PAGE TEXT>
>>>>
Have you inadvertently caused a recall war amongst your students? Then you know why it’s important to plan ahead and put materials on reserve at the library.
Reserves are the best way to ensure that all of your students enjoy equal access to course materials—Chris Lenney (Lamont Reserves Assistant) offers the following FAQ about reserves at Lamont and reserves in general.
How do reserves work?
1) You request items through the online Course Reserves tool on your course i-Site;
2) The library finds or acquires the items you’ve requested and puts them on 3-hour reserve;
3) A “Reserves List” topic box appears on your course i-site with all of the relevant information.
Which library handles reserves?
Most FAS course reserves are handled by Lamont, which has more than 4,000 items on reserve for 330 or so courses in any given semester. Other libraries that handle course reserves include Cabot Library, the Fine Arts Library, Harvard-Yenching Library, Loeb Music Library, and Tozzer Library. See the HCL website for more details about these libraries’ reserve policies.
When should I make my request?
You can make a request at any time up until the end of the semester, but if you want to ensure that something is available on the first day of class, try to make your request by August 1st. The library may need to purchase the material, or retrieve it from a remote location, or recall it from a patron, and all of these things take time—1-3 weeks at a minimum.
But I don’t have to reserve that far in advance if it’s just the course textbook, right? The library already owns all those.
The library does not systematically collect course textbooks. This means that the only way to guarantee that the required reading for your course will be available at the library is to request it through the reserves tool.
What other kinds of things can I put on reserve?
- Books, CDs, and DVDs from library collections
- Your personal copies of books, CDS, and DVDs (if a library copy is unavailable).
- Sourcebooks and coursepacks (requested via the reserves tool)
- A “Professor-produced Sourcebook”—aka a three-ring binder of material you’ve assembled and in which you’ve identified all of the sources for the material
What about streaming media?
<<<<
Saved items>
>>>>
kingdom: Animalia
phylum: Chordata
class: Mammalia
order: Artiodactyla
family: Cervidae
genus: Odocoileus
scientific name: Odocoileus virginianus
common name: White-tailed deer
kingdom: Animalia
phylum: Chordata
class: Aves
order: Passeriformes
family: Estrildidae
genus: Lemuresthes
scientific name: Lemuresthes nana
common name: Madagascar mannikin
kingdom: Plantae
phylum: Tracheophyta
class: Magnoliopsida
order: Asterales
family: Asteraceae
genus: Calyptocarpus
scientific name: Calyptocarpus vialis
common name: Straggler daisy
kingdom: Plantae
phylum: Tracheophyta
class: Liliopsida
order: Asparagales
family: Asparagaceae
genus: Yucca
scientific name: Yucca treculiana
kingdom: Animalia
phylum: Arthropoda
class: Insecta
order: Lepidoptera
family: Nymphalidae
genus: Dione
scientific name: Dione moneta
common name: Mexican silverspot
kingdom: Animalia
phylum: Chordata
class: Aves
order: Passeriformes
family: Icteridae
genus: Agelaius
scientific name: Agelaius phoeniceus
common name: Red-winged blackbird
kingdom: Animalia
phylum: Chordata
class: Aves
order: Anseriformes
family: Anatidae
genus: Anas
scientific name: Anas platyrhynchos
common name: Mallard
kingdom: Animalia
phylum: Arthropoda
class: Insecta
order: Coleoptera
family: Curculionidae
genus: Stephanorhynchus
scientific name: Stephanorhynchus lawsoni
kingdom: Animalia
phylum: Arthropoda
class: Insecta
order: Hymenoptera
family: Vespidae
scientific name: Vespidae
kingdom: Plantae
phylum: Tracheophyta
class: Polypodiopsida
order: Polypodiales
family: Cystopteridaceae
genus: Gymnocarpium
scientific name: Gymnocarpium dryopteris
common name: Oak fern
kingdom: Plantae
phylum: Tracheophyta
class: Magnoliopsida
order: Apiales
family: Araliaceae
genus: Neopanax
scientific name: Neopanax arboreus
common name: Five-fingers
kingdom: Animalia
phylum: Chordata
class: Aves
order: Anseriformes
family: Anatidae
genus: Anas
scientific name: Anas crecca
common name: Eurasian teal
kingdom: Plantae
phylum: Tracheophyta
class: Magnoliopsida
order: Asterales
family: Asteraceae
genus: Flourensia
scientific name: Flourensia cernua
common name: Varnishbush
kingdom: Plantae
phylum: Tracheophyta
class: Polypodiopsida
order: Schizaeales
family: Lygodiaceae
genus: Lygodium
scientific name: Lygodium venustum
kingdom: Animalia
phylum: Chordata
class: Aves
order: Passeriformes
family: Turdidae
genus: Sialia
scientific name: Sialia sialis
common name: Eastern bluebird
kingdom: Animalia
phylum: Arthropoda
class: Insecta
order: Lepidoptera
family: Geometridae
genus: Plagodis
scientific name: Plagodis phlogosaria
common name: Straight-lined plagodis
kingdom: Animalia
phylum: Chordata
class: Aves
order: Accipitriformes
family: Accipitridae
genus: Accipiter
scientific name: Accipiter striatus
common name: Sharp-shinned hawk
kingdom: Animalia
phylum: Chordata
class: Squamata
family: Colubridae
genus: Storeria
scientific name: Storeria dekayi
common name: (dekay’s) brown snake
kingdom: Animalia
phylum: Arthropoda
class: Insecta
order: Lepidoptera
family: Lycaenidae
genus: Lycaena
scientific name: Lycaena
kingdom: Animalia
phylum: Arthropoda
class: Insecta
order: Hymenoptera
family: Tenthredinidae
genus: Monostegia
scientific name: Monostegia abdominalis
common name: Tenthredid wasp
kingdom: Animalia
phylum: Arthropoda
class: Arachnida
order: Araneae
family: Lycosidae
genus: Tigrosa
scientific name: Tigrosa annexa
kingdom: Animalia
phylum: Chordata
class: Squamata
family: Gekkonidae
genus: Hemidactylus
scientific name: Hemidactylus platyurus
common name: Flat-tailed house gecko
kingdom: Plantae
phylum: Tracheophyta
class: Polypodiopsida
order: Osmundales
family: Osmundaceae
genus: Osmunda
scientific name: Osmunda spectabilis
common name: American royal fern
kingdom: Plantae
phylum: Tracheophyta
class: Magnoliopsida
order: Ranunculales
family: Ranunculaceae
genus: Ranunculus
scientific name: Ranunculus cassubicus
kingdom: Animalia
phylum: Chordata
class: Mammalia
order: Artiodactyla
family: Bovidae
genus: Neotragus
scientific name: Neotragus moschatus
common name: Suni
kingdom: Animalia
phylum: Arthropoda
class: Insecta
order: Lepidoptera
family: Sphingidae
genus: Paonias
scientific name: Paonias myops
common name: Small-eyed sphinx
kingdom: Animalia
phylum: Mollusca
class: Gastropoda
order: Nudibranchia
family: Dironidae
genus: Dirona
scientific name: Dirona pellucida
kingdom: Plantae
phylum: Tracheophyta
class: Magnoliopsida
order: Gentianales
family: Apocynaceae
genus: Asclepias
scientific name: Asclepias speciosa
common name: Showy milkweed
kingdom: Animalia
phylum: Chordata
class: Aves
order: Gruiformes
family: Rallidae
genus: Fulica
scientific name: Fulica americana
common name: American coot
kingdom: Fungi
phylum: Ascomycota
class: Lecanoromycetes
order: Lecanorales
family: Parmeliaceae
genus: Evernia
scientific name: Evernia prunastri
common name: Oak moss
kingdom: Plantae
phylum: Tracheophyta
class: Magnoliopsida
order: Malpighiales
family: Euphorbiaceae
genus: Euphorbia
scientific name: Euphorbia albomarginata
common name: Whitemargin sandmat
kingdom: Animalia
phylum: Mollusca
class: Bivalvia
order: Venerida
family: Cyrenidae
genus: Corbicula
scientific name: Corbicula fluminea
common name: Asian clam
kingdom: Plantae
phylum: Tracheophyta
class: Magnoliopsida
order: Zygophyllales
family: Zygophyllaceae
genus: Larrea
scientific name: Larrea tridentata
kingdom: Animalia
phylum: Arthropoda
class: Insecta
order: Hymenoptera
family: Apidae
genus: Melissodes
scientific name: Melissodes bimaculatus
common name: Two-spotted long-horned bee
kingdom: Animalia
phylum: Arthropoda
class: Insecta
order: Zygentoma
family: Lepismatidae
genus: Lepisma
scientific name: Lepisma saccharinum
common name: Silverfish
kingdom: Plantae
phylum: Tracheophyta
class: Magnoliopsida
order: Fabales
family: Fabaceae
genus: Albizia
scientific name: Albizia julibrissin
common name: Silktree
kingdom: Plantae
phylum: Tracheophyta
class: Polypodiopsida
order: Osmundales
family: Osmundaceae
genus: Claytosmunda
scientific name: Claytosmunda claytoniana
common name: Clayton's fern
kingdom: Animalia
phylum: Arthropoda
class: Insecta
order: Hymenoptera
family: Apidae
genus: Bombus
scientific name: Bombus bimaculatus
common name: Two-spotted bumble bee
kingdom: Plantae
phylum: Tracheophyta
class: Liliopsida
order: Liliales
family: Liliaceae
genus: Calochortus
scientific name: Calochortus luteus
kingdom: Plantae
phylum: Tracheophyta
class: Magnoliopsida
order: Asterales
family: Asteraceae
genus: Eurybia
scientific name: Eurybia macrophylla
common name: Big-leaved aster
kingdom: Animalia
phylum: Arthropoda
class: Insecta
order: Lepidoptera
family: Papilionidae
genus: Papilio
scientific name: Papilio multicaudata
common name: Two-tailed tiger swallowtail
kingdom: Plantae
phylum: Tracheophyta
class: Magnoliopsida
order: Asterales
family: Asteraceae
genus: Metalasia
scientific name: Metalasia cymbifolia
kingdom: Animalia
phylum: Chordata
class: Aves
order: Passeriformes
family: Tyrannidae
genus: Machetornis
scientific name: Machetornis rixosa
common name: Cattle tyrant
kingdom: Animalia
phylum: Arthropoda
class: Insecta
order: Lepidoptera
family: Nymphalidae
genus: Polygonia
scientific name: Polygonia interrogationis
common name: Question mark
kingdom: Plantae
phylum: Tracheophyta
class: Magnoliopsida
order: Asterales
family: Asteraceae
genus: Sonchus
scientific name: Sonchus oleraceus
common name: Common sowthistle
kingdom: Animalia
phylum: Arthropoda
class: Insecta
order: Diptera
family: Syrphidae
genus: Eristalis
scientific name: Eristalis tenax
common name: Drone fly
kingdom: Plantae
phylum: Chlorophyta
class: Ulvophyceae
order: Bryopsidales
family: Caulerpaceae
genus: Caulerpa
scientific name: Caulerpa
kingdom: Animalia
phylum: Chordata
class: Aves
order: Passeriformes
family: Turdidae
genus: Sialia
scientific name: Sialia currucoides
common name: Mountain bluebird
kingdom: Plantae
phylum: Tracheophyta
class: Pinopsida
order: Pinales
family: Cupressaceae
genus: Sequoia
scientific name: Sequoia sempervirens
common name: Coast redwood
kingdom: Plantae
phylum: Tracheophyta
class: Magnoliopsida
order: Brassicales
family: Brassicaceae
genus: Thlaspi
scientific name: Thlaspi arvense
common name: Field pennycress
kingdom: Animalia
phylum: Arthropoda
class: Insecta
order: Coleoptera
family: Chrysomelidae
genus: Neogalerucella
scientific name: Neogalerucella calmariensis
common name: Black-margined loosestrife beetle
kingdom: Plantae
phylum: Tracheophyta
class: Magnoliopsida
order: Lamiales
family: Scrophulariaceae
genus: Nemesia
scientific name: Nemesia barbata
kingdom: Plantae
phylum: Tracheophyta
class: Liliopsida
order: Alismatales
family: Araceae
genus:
<<<<
WHAT THE EXERCISE ASKS> Carry on the library reserves FAQ from the point where it stops. The lines above are separate material and not part of the library reserves FAQ.

TASK RESULT>
Questions about streaming video should be directed to the Language Resource Center (495-9448), housed in Lamont, but not a department of the library.
What about journal articles, e-books, .pdfs, and other digital material?
The reserves team can create direct links to individual items in Harvard’s licensed e-resources; the links will appear (marked with a “D”) in the reserves list on your course i-Site. For copyright reasons the library can’t put .pdfs on reserves (and you should be equally cautious about putting .pdfs on course i-Sites).
But I did all this last year! You mean I have to do it all again?
You’re in luck: the reserves tool remembers what you requested the last time the course was offered and allows you to re-use that list. If your previous list does not display as an option, contact library staff.
What’s it like to borrow a reserve item?
Lamont Reserve materials circulate for 3 hours and most items may be taken out of the building.
Three hours is so short! What if I want to screen a reserve DVD in class?
Faculty may borrow videos on a longer loan for in-class showings. Just contact Lamont staff a day or two in advance for details.
Great! Where’s that online tool?
It’s on your course i-site. Instructions on how to use the Reserves Tool may be found at this link:
Please keep in mind that the tool will continue to say “this course has no reserves list” while your request is in process; the reserves list won’t appear until the materials are actually at the library and available for reserves borrowing.